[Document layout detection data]
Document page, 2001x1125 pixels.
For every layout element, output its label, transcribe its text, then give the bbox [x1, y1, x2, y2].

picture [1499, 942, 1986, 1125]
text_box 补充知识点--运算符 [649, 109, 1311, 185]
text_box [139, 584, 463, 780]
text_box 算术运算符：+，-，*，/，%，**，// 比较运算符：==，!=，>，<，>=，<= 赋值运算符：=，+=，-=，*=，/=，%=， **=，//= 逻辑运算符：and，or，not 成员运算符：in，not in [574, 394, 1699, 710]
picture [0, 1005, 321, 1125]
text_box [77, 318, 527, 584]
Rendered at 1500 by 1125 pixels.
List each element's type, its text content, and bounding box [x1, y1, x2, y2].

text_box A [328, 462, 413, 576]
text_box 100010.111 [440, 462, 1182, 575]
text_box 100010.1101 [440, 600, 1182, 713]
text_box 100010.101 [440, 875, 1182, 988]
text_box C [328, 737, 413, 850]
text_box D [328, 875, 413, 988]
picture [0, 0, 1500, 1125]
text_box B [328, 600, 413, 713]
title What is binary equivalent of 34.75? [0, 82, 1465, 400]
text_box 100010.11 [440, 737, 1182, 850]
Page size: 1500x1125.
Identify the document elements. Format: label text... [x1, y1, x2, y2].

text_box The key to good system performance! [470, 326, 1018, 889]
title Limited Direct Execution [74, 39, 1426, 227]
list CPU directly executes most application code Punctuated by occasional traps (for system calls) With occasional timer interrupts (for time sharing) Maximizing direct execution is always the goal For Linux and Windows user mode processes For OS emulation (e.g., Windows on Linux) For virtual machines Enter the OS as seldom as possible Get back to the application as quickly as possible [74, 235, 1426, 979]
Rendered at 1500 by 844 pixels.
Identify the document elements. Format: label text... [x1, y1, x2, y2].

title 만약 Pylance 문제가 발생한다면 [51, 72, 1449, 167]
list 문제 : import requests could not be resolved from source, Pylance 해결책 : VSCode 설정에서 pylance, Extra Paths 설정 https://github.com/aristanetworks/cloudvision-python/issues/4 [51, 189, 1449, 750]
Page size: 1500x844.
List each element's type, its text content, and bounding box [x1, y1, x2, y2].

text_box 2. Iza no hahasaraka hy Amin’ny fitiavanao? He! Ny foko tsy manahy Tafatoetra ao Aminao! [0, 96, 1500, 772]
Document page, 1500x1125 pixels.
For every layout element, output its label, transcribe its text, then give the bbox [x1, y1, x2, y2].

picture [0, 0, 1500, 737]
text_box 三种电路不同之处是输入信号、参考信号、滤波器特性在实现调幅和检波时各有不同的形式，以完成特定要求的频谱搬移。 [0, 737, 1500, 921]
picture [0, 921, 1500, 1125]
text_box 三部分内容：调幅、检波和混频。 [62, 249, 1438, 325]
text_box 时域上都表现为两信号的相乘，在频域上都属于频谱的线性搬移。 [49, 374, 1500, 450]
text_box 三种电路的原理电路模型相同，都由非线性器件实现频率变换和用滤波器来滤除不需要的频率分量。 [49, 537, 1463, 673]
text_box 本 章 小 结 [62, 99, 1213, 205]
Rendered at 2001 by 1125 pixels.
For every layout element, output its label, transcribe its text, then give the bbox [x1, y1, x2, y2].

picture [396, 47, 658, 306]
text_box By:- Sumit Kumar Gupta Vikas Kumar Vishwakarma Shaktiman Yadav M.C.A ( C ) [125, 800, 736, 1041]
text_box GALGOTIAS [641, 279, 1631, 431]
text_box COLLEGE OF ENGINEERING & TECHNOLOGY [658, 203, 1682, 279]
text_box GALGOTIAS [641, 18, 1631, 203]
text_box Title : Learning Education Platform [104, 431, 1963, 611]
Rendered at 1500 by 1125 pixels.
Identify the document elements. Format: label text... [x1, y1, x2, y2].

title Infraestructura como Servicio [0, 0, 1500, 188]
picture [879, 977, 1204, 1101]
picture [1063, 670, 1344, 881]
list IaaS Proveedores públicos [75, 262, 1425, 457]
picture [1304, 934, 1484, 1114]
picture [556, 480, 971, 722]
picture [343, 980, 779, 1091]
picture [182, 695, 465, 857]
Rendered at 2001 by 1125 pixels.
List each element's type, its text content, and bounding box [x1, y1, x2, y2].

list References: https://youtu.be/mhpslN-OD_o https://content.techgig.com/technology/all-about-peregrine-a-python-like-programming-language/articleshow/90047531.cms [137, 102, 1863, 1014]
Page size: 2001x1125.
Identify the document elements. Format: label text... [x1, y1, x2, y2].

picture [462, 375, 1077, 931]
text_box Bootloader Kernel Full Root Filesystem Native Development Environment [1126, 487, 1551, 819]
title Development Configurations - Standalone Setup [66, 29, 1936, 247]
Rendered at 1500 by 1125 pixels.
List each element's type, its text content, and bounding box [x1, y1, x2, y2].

TASK DESCRIPTION:
Your answer should hold every line of the entries that contains the string "size".

EXERCISE OUTPUT:
Page size: 1500x1125.
Page size: 1500x844.
Page size: 2001x1125.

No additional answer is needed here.